DOCUMENT PASSAGE ->
-=-=-=-=-

The fifth pitfall is treating refunds and chargebacks as nonexistent. A purchase refunded forty-eight hours later should arguably count toward abandonment, not completion. Most teams ignore this because volume is small, but on luxury and high-AOV verticals refunds drag completed counts down by three to five percent. Be ready to produce "true abandonment net of refunds" in one query.

Optimization tips

For event tables exceeding a few hundred million rows, partition by event_date. On Snowflake that means a clustering key on the date column; on BigQuery, native date partitioning; on Postgres, declarative partitioning by month plus a B-tree index on event_type. Without partitioning, even the simplest abandonment query scans the whole table on every dashboard refresh.

Materialize the daily aggregate. A nightly job that produces (event_date, device_type, channel, stage, users) cuts dashboard query cost by fifty times or more and lets the interactive layer query thousands of rows instead of billions. A dbt incremental model on a modern lakehouse takes an afternoon and pays back in a week.

-=-=-=-=-

[Data records]
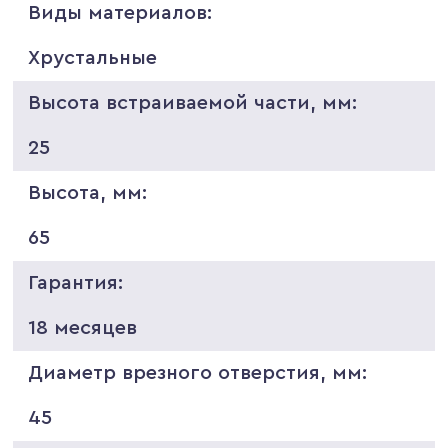
Виды материалов:
Хрустальные
Высота встраиваемой части, мм:
25
Высота, мм:
65
Гарантия:
18 месяцев
Диаметр врезного отверстия, мм:
45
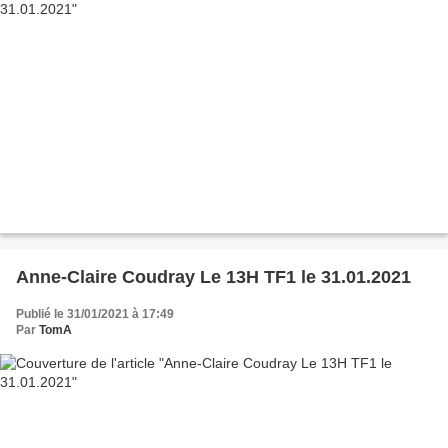
Anne-Claire Coudray Le 13H TF1 le 31.01.2021
Publié le 31/01/2021 à 17:49
Par
TomA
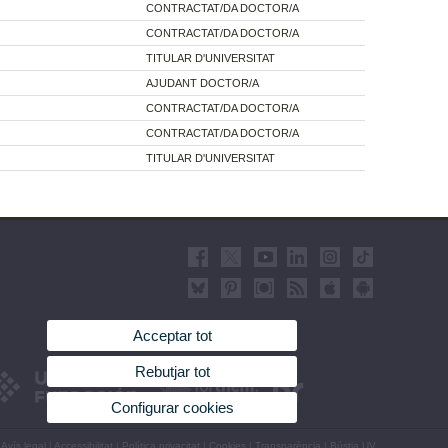
CONTRACTAT/DA DOCTOR/A
CONTRACTAT/DA DOCTOR/A
TITULAR D'UNIVERSITAT
AJUDANT DOCTOR/A
CONTRACTAT/DA DOCTOR/A
CONTRACTAT/DA DOCTOR/A
TITULAR D'UNIVERSITAT
Acceptar tot
Rebutjar tot
Configurar cookies
Avís legal
|
Accessibilitat
|
Política privacitat
|
Cookies
|
Transparència
|
Bústia UV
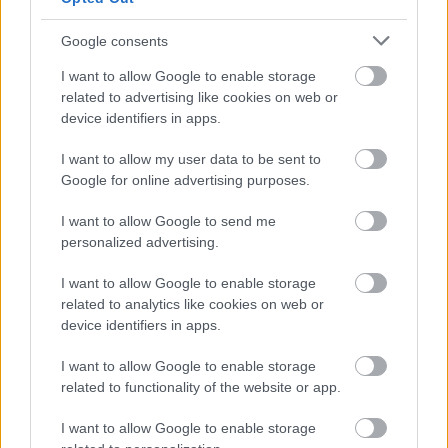
Google consents
I want to allow Google to enable storage
related to advertising like cookies on web or
device identifiers in apps.
2 napja
I want to allow my user data to be sent to
Ilyen lehet a jövő F1-es szabályrendszere Domenicali
Google for online advertising purposes.
szerint
I want to allow Google to send me
personalized advertising.
I want to allow Google to enable storage
related to analytics like cookies on web or
device identifiers in apps.
I want to allow Google to enable storage
related to functionality of the website or app.
I want to allow Google to enable storage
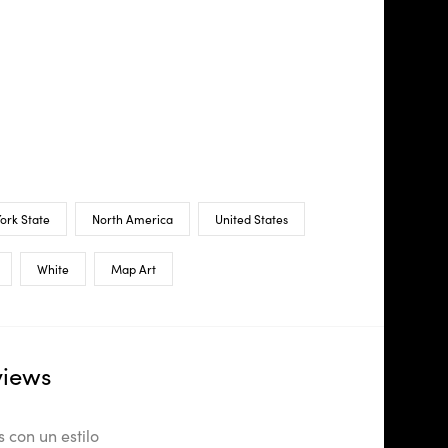
ork State
North America
United States
White
Map Art
views
 con un estilo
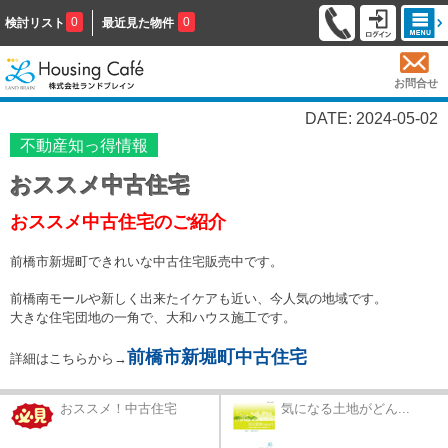
0
0
検討リスト
最近見た物件
お問合せ
DATE: 2024-05-02
不動産知っ得情報
おススメ中古住宅
おススメ中古住宅のご紹介
前橋市新堀町できれいな中古住宅販売中です。
前橋南モールや新しく出来たイケアも近い、今人気の地域です。
大きな住宅団地の一角で、大和ハウス施工です。
前橋市新堀町中古住宅
詳細はこちらから→
おススメ！中古住宅
気になる土地がどん...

-=-=-=-=-

WHAT THIS EXERCISE ASKS ->
1/ According to the passage on abandonment analysis, why should event tables exceeding a few hundred million rows be partitioned by event_date? Answer in one to three sentences.
2/ State whether each statement agrees with the passage on abandonment analysis, answering yes or no and quoting the deciding words.
(a) On BigQuery, the passage recommends a clustering key on the date column.
(b) In luxury and high-AOV verticals, refunds can lower completed counts by three to five percent.
(c) The nightly job described in the passage produces an aggregate that includes channel.

TASK SOLUTIONS ->
1/ Without partitioning, even the simplest abandonment query scans the whole table on every dashboard refresh. Partitioning by event_date avoids that full-table scan.

2/
(a) No: "On Snowflake that means a clustering key on the date column; on BigQuery, native date partitioning"
(b) Yes: "on luxury and high-AOV verticals refunds drag completed counts down by three to five percent"
(c) Yes: "A nightly job that produces (event_date, device_type, channel, stage, users)"